Another interesting snippet comes from a BBC news piece about a disability rights campaigner at the Tory conference.  G4S has raised concerns about the number of referrals they are getting.  They have halved in recent months.  This is not contradicted by a DWP spokesman, who says that the number of referrals was always predicted to fall after the first year.  This is puzzling because it doesn't square with what we've heard about at least one A4e office, where the first appointment for someone referred was 7 weeks after the first phone call, and staff said they were overwhelmed by the numbers.  Was that unusual?

Sunday, 7 October 2012

The right debate?

There's been an interesting discussion on the Guardian's website about outsourcing in local government.  A "panel" of eleven people with professional interests in the subject took part - they included A4e's Jonty Olliff-Cooper - but other people could join in as well.  Ploughing through the whole thing will probably make you glaze over.  The people who are opposed to, or wary of, outsourcing are outnumbered, but raise obvious points about the way in which the private sector running a monopoly sucks money away from service delivery, the dangers of failed contracts having to be expensively returned to the public sector, and the unaccountability inherent in long contracts.
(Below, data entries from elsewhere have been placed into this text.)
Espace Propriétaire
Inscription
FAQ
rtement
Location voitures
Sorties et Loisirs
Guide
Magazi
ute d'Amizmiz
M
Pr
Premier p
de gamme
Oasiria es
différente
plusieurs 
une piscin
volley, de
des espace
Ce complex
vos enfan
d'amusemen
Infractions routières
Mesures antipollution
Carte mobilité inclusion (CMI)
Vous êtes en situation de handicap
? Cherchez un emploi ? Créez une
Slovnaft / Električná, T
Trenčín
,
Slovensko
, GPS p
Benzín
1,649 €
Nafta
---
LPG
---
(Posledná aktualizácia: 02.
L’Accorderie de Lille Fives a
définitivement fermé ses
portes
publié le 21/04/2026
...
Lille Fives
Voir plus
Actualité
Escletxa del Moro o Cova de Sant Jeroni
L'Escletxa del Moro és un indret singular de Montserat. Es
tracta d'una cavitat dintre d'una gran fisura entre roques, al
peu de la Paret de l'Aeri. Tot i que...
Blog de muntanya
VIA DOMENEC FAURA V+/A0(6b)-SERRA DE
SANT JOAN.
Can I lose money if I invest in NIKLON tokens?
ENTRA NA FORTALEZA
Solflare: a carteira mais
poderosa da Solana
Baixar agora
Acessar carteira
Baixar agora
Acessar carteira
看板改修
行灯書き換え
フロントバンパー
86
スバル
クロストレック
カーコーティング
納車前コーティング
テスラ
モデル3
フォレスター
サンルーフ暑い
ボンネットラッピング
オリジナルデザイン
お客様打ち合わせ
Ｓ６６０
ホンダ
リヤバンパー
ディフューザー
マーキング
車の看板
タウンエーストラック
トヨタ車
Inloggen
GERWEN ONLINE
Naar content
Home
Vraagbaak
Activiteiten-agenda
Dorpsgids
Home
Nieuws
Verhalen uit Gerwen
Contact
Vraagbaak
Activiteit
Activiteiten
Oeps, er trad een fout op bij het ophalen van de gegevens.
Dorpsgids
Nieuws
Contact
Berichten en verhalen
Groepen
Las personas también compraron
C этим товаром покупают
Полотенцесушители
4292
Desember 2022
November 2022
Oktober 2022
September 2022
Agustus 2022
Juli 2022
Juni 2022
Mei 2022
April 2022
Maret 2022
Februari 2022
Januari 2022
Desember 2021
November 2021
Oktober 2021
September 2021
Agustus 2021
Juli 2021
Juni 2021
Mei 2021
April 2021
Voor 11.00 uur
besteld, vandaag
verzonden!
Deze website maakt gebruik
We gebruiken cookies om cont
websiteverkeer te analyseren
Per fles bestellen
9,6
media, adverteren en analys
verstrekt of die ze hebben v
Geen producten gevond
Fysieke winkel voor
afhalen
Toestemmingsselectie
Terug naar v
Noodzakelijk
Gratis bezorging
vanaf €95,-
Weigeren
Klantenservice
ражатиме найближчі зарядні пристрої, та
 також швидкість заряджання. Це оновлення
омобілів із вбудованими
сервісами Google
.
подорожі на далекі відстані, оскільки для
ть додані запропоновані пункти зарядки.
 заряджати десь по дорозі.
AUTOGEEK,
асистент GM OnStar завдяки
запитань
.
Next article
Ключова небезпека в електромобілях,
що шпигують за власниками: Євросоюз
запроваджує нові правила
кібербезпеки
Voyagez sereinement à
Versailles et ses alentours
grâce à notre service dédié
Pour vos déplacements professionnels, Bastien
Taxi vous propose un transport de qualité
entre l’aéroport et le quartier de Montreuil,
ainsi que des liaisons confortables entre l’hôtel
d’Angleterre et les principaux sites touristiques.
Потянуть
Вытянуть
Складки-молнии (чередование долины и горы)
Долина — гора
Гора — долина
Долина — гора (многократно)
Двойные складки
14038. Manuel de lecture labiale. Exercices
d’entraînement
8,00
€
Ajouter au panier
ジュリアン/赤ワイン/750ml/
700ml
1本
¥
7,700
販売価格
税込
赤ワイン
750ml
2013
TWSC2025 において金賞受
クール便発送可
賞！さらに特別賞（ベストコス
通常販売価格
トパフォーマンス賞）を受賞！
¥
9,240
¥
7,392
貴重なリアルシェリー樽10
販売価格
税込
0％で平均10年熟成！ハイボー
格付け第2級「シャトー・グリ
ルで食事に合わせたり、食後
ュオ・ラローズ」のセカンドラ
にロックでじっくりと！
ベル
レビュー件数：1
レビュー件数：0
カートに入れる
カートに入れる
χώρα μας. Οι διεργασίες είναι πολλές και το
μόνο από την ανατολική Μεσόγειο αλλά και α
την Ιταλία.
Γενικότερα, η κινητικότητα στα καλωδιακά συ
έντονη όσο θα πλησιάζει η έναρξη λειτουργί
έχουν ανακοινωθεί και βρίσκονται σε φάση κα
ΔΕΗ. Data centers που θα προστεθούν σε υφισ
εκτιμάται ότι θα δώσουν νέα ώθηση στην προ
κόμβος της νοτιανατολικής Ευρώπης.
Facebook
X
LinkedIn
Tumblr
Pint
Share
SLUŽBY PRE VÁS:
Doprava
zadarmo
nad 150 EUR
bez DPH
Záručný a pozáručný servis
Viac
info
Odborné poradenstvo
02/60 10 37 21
There are two aspects of this discussion which interest me.  The first concerns language.  All businesses and areas of interest have their own jargon, which saves time among insiders.  But it can also serve to shut out other people.  Worse, it can be used to create an illusion that only an elite understands these things.  The language of the discourse becomes opaque and virtually devoid of meaning - but it sounds good.  Neologisms are coined casually, and no one dare ask what they mean.  It becomes very competitive.  And language can be used to shift meaning, to redefine and rebrand.  Take the use of the word "commissioning" in this debate.  What you and I know as outsourcing, contracting out, becomes something else, in a way that's hard to define.  Olliff-Cooper's use of language throughout the discussion illustrates all of these points. It might be an interesting exercise for someone (not me) to analyse it.  But what matters is that for him and many of the other participants the question is not, "Can local government survive without the private sector?" (the original question posed by the piece) but rather how much more of the functions of local government can we contract out.  There is no moral dimension; even issues of democratic accountability can be brushed aside.

The second interesting aspect of the discussion is what it tells us about A4e's plans and ambitions. 
  1. "At my firm, A4e, we are going to be crowdsourcing what data it is that people would like to see."  Olliff-Cooper then states the obvious caveats, that basically you can't do it.  If you're wondering what "crowdsourcing" means, try Wikipedia.  You won't be much the wiser, because the definition appears to be elastic, but it seems to mean most commonly "outsourcing tasks to a distributed group of people".  Whatever, he is reaffirming A4e's intention to be open and transparent.
  2. They have grasped that there is a difference between what Olliff-Cooper calls human and commodity services, and states the problems that this raises quite sensibly.  His solution, however, is "outcome commissioning, or, to put it in less wonky terms, picking what it is that you care about and paying for successfully getting that."  There are huge moral implications to this, of course.
  3. The ambition to have contracts which embrace all aspects of people's lives is still there.  He talks about commissioning "for more than one outcome: providers being repsonsible for helping a person in the round, with their debt, their mental health, their employment, offending, etc."  
So it was an interesting debate, but not the one we need to have.